“EVERYTHING HAS LED TO THIS” is printed in bold letters on the signs strategically placed around the grounds of St. Andrews Old Course to welcome the start of The 150th Open. For years, I have been wanting to visit St. Andrews and even put it on my bucket list after learning more about the course’s history in Dr. Danneberger’s class back at Ohio State. This week, I had the incredible opportunity to check it off my list.
I visited St. Andrews with Jon Kiger of TurfNet on Monday and Tuesday of the practice rounds. When walking into the venue, I was taken aback by the size of the grandstands that enclose the tees and greens of holes 1 and 18. As I kept walking down the course, the stands faded from view as the undulations in the fairways became more intense and severe. I soon learned just how severe the fairways were while watching Tiger Woods tee off on hole 16. The firmness of the fairway allowed his tee shot to roll much farther than its original carry.

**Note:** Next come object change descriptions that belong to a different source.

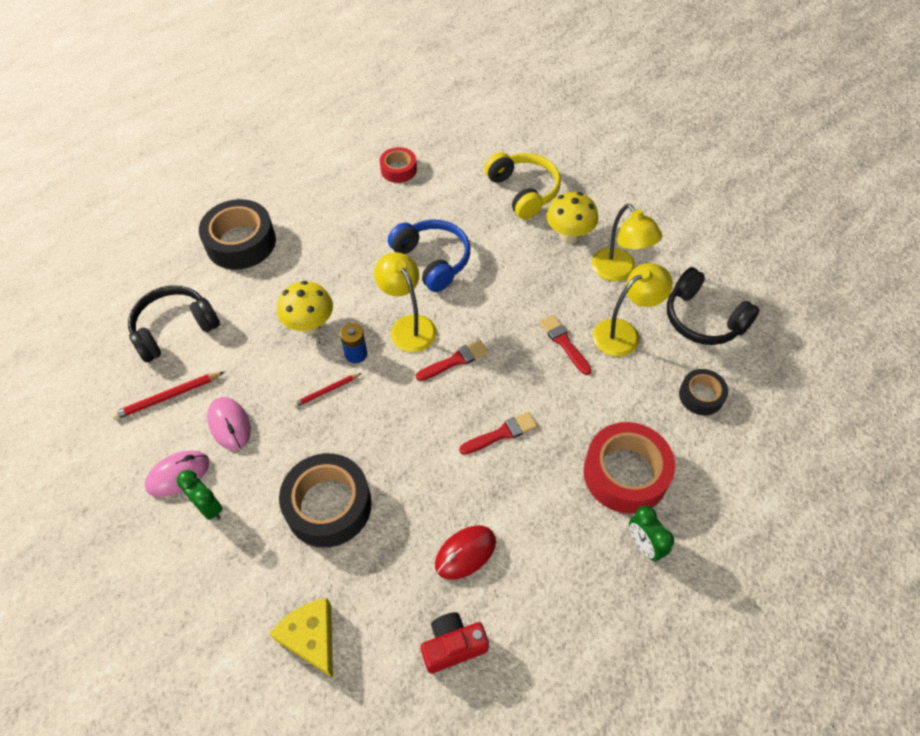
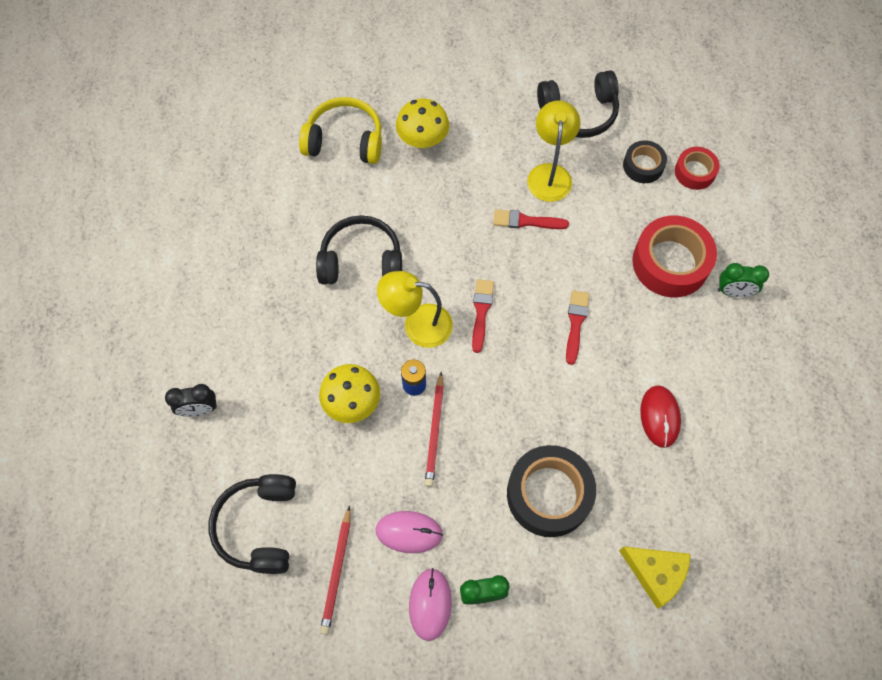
camera: 55 degrees left, 10 degrees up
black tape [199,199,276,270] -> black clock [165,384,217,417]
yellow cheese [270,598,333,678] -> yellow cheese turned 150 degrees counterclockwise [619,547,691,609]
red pencil [293,373,361,408] -> red pencil [425,372,444,487], size x1.53
red tape [380,147,417,183] -> red tape moved to [675,147,720,190]
blue headphones [388,220,470,292] -> black headphones [316,215,402,284]
red camera [421,612,489,674] -> none
yellow lamp [592,204,662,281] -> none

During my two day excursion at St. Andrews, Jon introduced me to Gordon Mckie, course manager of the Old Course, and Sandy Reid, Director of Greenkeeping for St. Andrews Links. Both spent much more time with me than expected. I had a fascinating conversation with Gordon about the importance of conservation on the golf course. I was impressed to learn that St. Andrews has been using greener alternatives for managing the course over the past few years, including using electric triplexes when mowing greens. Six electric triplexes are sent out to cut the Old Course greens, whereas before they needed to send out twelve Toro Flex walking units to do the same job.
I am a firm believer that greener alternatives should be implemented on all courses, and it is important to note that even the oldest golf course in the world is making strides to keep up with current practices.
With little to no rain during the past few weeks, daily activities are dictated by the morning readings from the moisture meter, Clegg meter and Stimpmeter. Gordon ensures the health of the course by using these practices. If a green was firm and clipping yields were low, they might only perform a single cut on the green. But if the green was slower than desired and had a larger clipping yield, a second cut would be performed. Every hole is different and the greenskeepers managed each hole differently based off of those measurements.
At only 22 years old I was able to cross St. Andrews of my bucket list. Now I have added a new goal to play St. Andrews someday to get the full experience.